2025年は「AIエージェント元年」と呼ばれ、多くの企業がAIエージェントの業務活用に向けて検証プロジェクトを立ち上げた。しかし2026年半ばの現在も、検証段階で止まり本番業務への適用まで至っていない企業は多いのではないか。一体何が、AIエージェントの本番適用を阻んでいるのか。
AIエージェント導入が検証段階で止まってしまう理由
「AIエージェントの検証段階では、データ量は少なくシステム規模も小さいため、コストや運用負荷が問題になることはありません。個人情報や機密情報などを扱うこともなく、セキュリティもそこまで気にする必要はないでしょう。しかし、いざ本番環境への導入を検討するとなると、これらの課題が一気に顕在化します」
こう語るのは、日立ソリューションズの靱村岳史(セキュリティプロダクト本部 セキュリティプロダクト第1部 技師)だ。AIエージェントの検証はクラウドのテスト環境で行われることが多いが、本番環境では大量のデータを扱うことになるため、運用コストが一気に増大する。

### やること
上のAIエージェント導入についての文章から、「2025年は「AIエージェン」で始まり「の課題が一気に顕在化します」」で終わる部分を、一字も変えずに書き出してください。

### データ
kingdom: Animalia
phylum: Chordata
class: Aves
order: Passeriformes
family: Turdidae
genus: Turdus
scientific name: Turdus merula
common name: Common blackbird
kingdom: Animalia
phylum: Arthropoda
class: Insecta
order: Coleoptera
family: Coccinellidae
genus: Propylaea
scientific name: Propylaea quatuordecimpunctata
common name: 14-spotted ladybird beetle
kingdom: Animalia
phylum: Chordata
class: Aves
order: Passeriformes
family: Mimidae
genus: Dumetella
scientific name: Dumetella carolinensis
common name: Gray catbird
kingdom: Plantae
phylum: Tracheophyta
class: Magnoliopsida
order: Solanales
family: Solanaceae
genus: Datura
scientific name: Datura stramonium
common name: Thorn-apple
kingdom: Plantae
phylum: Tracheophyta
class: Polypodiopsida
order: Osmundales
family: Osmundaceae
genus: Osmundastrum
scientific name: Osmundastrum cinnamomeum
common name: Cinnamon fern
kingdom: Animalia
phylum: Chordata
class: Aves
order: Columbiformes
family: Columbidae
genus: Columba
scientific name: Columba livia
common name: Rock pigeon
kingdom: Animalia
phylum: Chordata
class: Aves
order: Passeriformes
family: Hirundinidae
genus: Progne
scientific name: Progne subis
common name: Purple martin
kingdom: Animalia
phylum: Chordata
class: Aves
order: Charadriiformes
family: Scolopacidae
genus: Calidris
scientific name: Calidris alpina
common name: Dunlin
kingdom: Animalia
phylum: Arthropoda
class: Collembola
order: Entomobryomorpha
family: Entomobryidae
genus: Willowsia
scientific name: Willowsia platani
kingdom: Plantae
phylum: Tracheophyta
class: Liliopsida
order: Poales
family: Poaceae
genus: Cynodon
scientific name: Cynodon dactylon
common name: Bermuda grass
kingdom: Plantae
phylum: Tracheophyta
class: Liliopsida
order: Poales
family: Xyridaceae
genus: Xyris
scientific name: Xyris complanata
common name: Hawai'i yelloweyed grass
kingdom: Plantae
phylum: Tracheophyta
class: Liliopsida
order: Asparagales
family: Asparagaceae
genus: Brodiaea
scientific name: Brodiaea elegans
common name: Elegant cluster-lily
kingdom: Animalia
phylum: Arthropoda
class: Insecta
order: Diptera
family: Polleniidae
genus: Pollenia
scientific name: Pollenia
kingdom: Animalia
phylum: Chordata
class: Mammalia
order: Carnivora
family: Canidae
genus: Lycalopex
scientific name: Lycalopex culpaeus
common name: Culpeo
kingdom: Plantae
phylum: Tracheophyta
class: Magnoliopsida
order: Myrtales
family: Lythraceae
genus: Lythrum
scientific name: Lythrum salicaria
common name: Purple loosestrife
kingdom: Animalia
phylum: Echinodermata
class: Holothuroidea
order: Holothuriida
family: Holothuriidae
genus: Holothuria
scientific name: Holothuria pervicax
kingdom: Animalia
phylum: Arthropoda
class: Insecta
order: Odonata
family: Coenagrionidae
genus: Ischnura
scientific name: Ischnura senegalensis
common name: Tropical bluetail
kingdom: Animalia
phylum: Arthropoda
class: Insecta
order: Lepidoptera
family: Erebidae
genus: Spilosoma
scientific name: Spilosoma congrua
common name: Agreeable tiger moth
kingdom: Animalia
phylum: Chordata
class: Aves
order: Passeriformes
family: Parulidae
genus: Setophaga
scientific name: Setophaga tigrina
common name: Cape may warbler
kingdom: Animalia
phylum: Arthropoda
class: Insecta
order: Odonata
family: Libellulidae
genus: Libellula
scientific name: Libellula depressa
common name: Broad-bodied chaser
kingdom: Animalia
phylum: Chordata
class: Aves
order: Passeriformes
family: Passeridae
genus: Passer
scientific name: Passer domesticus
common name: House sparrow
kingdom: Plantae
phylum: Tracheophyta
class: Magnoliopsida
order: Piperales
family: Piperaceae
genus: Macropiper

### 回答
2025年は「AIエージェント元年」と呼ばれ、多くの企業がAIエージェントの業務活用に向けて検証プロジェクトを立ち上げた。しかし2026年半ばの現在も、検証段階で止まり本番業務への適用まで至っていない企業は多いのではないか。一体何が、AIエージェントの本番適用を阻んでいるのか。
AIエージェント導入が検証段階で止まってしまう理由
「AIエージェントの検証段階では、データ量は少なくシステム規模も小さいため、コストや運用負荷が問題になることはありません。個人情報や機密情報などを扱うこともなく、セキュリティもそこまで気にする必要はないでしょう。しかし、いざ本番環境への導入を検討するとなると、これらの課題が一気に顕在化します」